%%
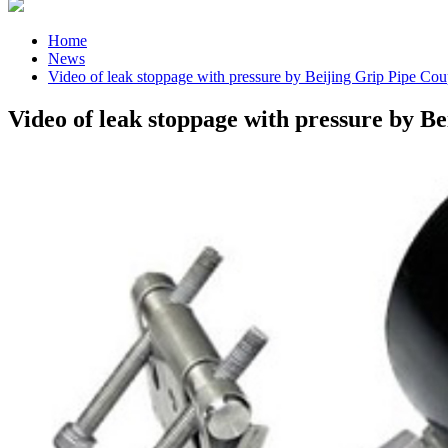
Home
News
Video of leak stoppage with pressure by Beijing Grip Pipe Cou
Video of leak stoppage with pressure by B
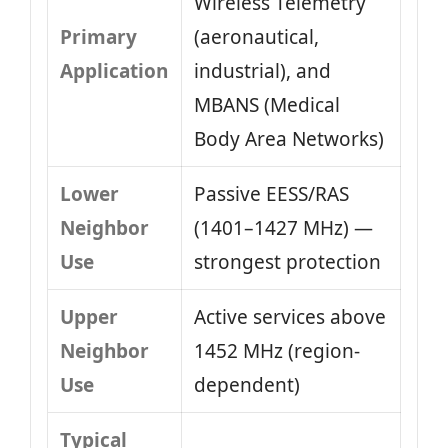
Wireless Telemetry
Primary
(aeronautical,
Application
industrial), and
MBANS (Medical
Body Area Networks)
Lower
Passive EESS/RAS
Neighbor
(1401–1427 MHz) —
Use
strongest protection
Upper
Active services above
Neighbor
1452 MHz (region-
Use
dependent)
Typical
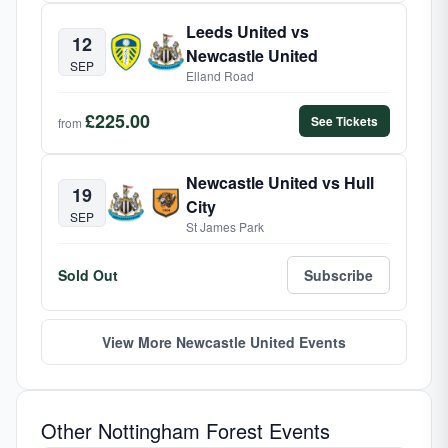
Leeds United vs
12
Newcastle United
SEP
Elland Road
£225.00
See Tickets
from
Newcastle United vs Hull
19
City
SEP
St James Park
Sold Out
Subscribe
View More Newcastle United Events
Other Nottingham Forest Events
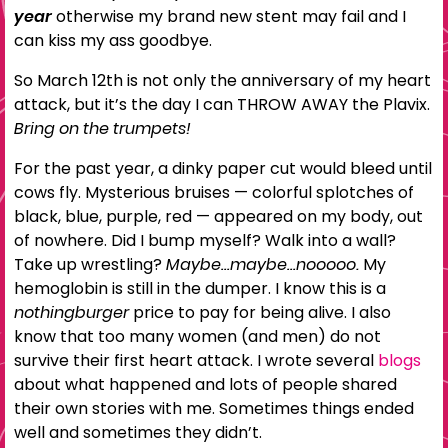
year
otherwise my brand new stent may fail and I
can kiss my ass goodbye.
So March 12th is not only the anniversary of my heart
attack, but it’s the day I can THROW AWAY the Plavix.
Bring on the trumpets!
For the past year, a dinky paper cut would bleed until
cows fly. Mysterious bruises — colorful splotches of
black, blue, purple, red — appeared on my body, out
of nowhere. Did I bump myself? Walk into a wall?
Take up wrestling?
Maybe…maybe…nooooo.
My
hemoglobin is still in the dumper. I know this is a
nothingburger
price to pay for being alive. I also
know that too many women (and men) do not
survive their first heart attack. I wrote several
blogs
about what happened and lots of people shared
their own stories with me. Sometimes things ended
well and sometimes they didn’t.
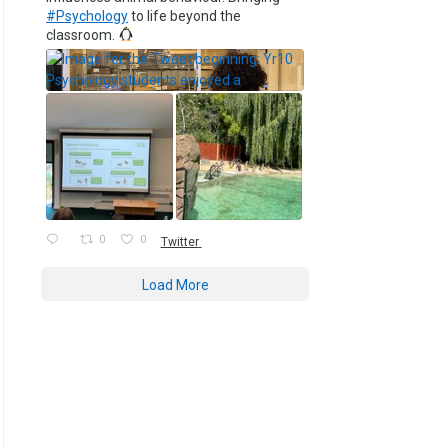
#Psychology
to life beyond the
classroom.
0
0
Twitter
Load More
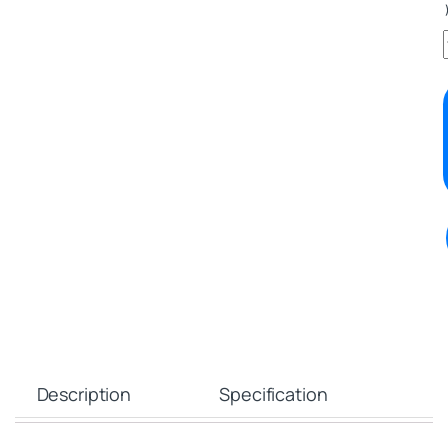
Description
Specification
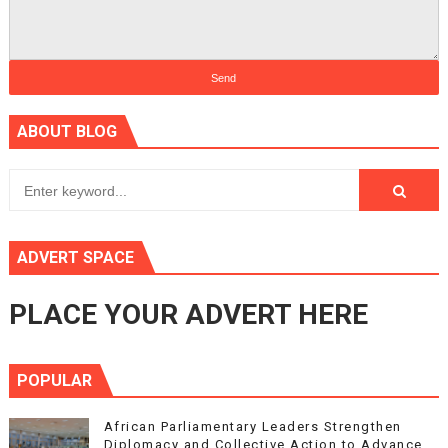
ABOUT BLOG
ADVERT SPACE
PLACE YOUR ADVERT HERE
POPULAR
African Parliamentary Leaders Strengthen
Diplomacy and Collective Action to Advance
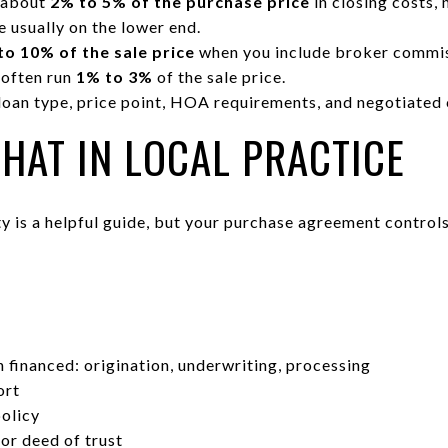
 about
2% to 5% of the purchase price
in closing costs,
 usually on the lower end.
to 10% of the sale price
when you include broker commis
 often run
1% to 3%
of the sale price.
loan type, price point, HOA requirements, and negotiated
HAT IN LOCAL PRACTICE
 is a helpful guide, but your purchase agreement controls.
S
 financed: origination, underwriting, processing
ort
policy
or deed of trust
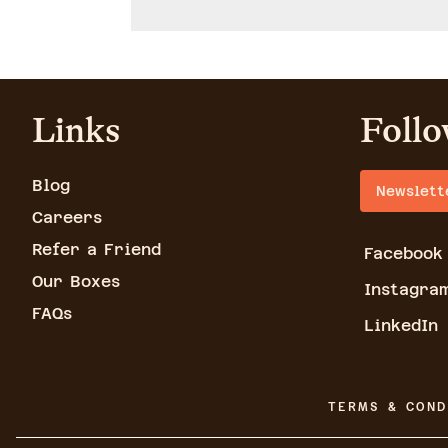
Links
Follo
Blog
Newslett
Careers
Refer a Friend
Facebook
Our Boxes
Instagra
FAQs
LinkedIn
TERMS & COND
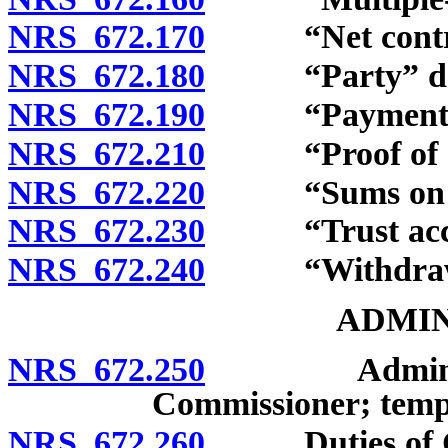
NRS 672.170
“Net contribu
NRS 672.180
“Party” def
NRS 672.190
“Payment” d
NRS 672.210
“Proof of dea
NRS 672.220
“Sums on dep
NRS 672.230
“Trust accou
NRS 672.240
“Withdrawal
ADMIN
NRS 672.250
Administrati
Commissioner; tempo
NRS 672.260
Duties of Com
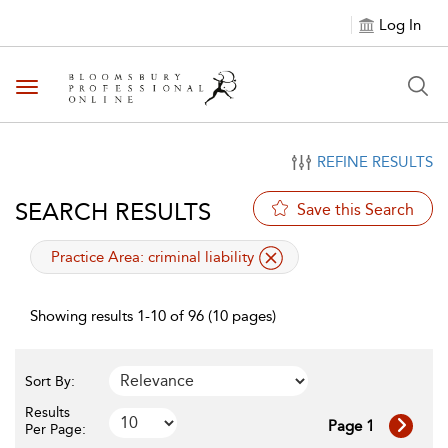
Log In
Toggle navigation
REFINE RESULTS
SEARCH RESULTS
Save this Search
applied filter
Practice Area:
criminal liability
Showing results 1-10 of 96 (10 pages)
Sort By:
Results
Page 1
Per Page:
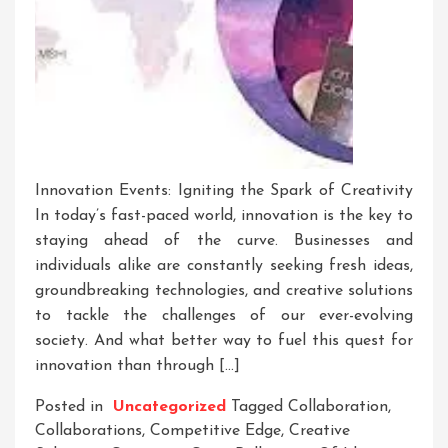
Innovation Events: Igniting the Spark of Creativity
In today’s fast-paced world, innovation is the key to
staying ahead of the curve. Businesses and
individuals alike are constantly seeking fresh ideas,
groundbreaking technologies, and creative solutions
to tackle the challenges of our ever-evolving
society. And what better way to fuel this quest for
innovation than through […]
Posted in
Uncategorized
Tagged
Collaboration
,
Collaborations
,
Competitive Edge
,
Creative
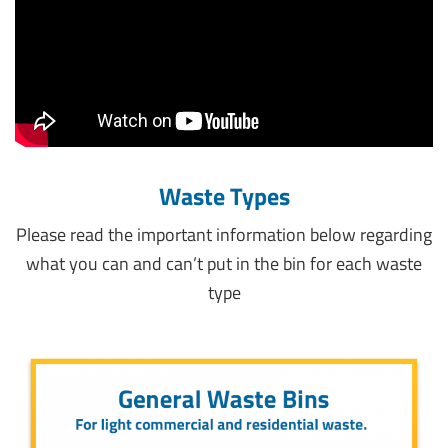
Waste Types
Please read the important information below regarding
what you can and can’t put in the bin for each waste
type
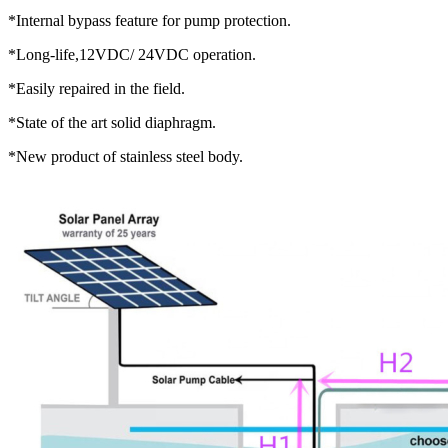
*Internal bypass feature for pump protection.
*Long-life,12VDC/ 24VDC operation.
*Easily repaired in the field.
*State of the art solid diaphragm.
*New product of stainless steel body.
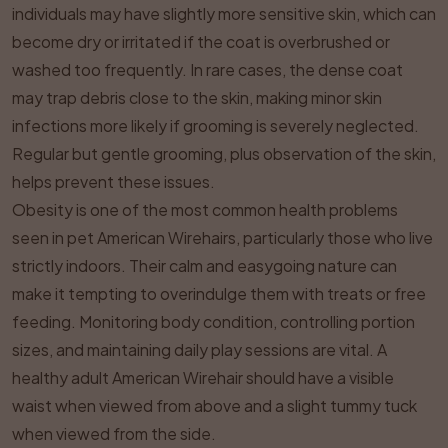
individuals may have slightly more sensitive skin, which can
become dry or irritated if the coat is overbrushed or
washed too frequently. In rare cases, the dense coat
may trap debris close to the skin, making minor skin
infections more likely if grooming is severely neglected.
Regular but gentle grooming, plus observation of the skin,
helps prevent these issues.
Obesity is one of the most common health problems
seen in pet American Wirehairs, particularly those who live
strictly indoors. Their calm and easygoing nature can
make it tempting to overindulge them with treats or free
feeding. Monitoring body condition, controlling portion
sizes, and maintaining daily play sessions are vital. A
healthy adult American Wirehair should have a visible
waist when viewed from above and a slight tummy tuck
when viewed from the side.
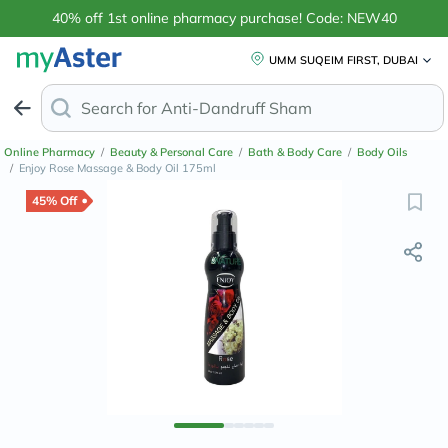
40% off 1st online pharmacy purchase! Code: NEW40
UMM SUQEIM FIRST, DUBAI
Search for
Anti-Dandruff Shampoo
Online Pharmacy
/
Beauty & Personal Care
/
Bath & Body Care
/
Body Oils
/
Enjoy Rose Massage & Body Oil 175ml
45% Off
%%
Task item => Write out the text from all of the items above as a numbered list, one line per number, and skip any blank lines. Leave the pictures out.

Expected answer =>
1. Home
2. News
3. Video of leak stoppage with pressure by Beijing Grip Pipe Cou
4. Video of leak stoppage with pressure by B
5. Wireless Telemetry
6. Primary
7. (aeronautical,
8. Application
9. industrial), and
10. MBANS (Medical
11. Body Area Networks)
12. Lower
13. Passive EESS/RAS
14. Neighbor
15. (1401–1427 MHz) —
16. Use
17. strongest protection
18. Upper
19. Active services above
20. Neighbor
21. 1452 MHz (region-
22. Use
23. dependent)
24. Typical
25. Leeds United vs
26. 12
27. Newcastle United
28. SEP
29. Elland Road
30. £225.00
31. See Tickets
32. from
33. Newcastle United vs Hull
34. 19
35. City
36. SEP
37. St James Park
38. Sold Out
39. Subscribe
40. View More Newcastle United Events
41. Other Nottingham Forest Events
42. year
43. otherwise my brand new stent may fail and I
44. can kiss my ass goodbye.
45. So March 12th is not only the anniversary of my heart
46. attack, but it’s the day I can THROW AWAY the Plavix.
47. Bring on the trumpets!
48. For the past year, a dinky paper cut would bleed until
49. cows fly. Mysterious bruises — colorful splotches of
50. black, blue, purple, red — appeared on my body, out
51. of nowhere. Did I bump myself? Walk into a wall?
52. Take up wrestling?
53. Maybe…maybe…nooooo.
54. My
55. hemoglobin is still in the dumper. I know this is a
56. nothingburger
57. price to pay for being alive. I also
58. know that too many women (and men) do not
59. survive their first heart attack. I wrote several
60. blogs
61. about what happened and lots of people shared
62. their own stories with me. Sometimes things ended
63. well and sometimes they didn’t.
64. #Psychology
65. to life beyond the
66. classroom.
67. 0
68. 0
69. Twitter
70. Load More
71. Description
72. Specification
73. ABOUT BLOG
74. ADVERT SPACE
75. PLACE YOUR ADVERT HERE
76. POPULAR
77. African Parliamentary Leaders Strengthen
78. Diplomacy and Collective Action to Advance
79.  about
80. 2% to 5% of the purchase price
81. in closing costs,
82.  usually on the lower end.
83. to 10% of the sale price
84. when you include broker commis
85.  often run
86. 1% to 3%
87. of the sale price.
88. loan type, price point, HOA requirements, and negotiated
89. HAT IN LOCAL PRACTICE
90.  is a helpful guide, but your purchase agreement controls.
91. S
92.  financed: origination, underwriting, processing
93. ort
94. policy
95. or deed of trust
96. Links
97. Follo
98. Blog
99. Newslett
100. Careers
101. Refer a Friend
102. Facebook
103. Our Boxes
104. Instagra
105. FAQs
106. LinkedIn
107. TERMS & COND
108. NRS 672.170
109. “Net contribu
110. NRS 672.180
111. “Party” def
112. NRS 672.190
113. “Payment” d
114. NRS 672.210
115. “Proof of dea
116. NRS 672.220
117. “Sums on dep
118. NRS 672.230
119. “Trust accou
120. NRS 672.240
121. “Withdrawal
122. ADMIN
123. NRS 672.250
124. Administrati
125. Commissioner; tempo
126. NRS 672.260
127. Duties of Com
128. Log In
129. Toggle navigation
130. REFINE RESULTS
131. SEARCH RESULTS
132. Save this Search
133. applied filter
134. Practice Area:
135. criminal liability
136. Showing results 1-10 of 96 (10 pages)
137. Sort By:
138. Results
139. Page 1
140. Per Page:
141. Innovation Events: Igniting the Spark of Creativity
142. In today’s fast-paced world, innovation is the key to
143. staying ahead of the curve. Businesses and
144. individuals alike are constantly seeking fresh ideas,
145. groundbreaking technologies, and creative solutions
146. to tackle the challenges of our ever-evolving
147. society. And what better way to fuel this quest for
148. innovation than through […]
149. Posted in
150. Uncategorized
151. Tagged
152. Collaboration
153. ,
154. Collaborations
155. ,
156. Competitive Edge
157. ,
158. Creative
159. Waste Types
160. Please read the important information below regarding
161. what you can and can’t put in the bin for each waste
162. type
163. *Internal bypass feature for pump protection.
164. *Long-life,12VDC/ 24VDC operation.
165. *Easily repaired in the field.
166. *State of the art solid diaphragm.
167. *New product of stainless steel body.
168. individuals may have slightly more sensitive skin, which can
169. become dry or irritated if the coat is overbrushed or
170. washed too frequently. In rare cases, the dense coat
171. may trap debris close to the skin, making minor skin
172. infections more likely if grooming is severely neglected.
173. Regular but gentle grooming, plus observation of the skin,
174. helps prevent these issues.
175. Obesity is one of the most common health problems
176. seen in pet American Wirehairs, particularly those who live
177. strictly indoors. Their calm and easygoing nature can
178. make it tempting to overindulge them with treats or free
179. feeding. Monitoring body condition, controlling portion
180. sizes, and maintaining daily play sessions are vital. A
181. healthy adult American Wirehair should have a visible
182. waist when viewed from above and a slight tummy tuck
183. when viewed from the side.
184. 40% off 1st online pharmacy purchase! Code: NEW40
185. UMM SUQEIM FIRST, DUBAI
186. Search for
187. Anti-Dandruff Shampoo
188. Online Pharmacy
189. /
190. Beauty & Personal Care
191. /
192. Bath & Body Care
193. /
194. Body Oils
195. /
196. Enjoy Rose Massage & Body Oil 175ml
197. 45% Off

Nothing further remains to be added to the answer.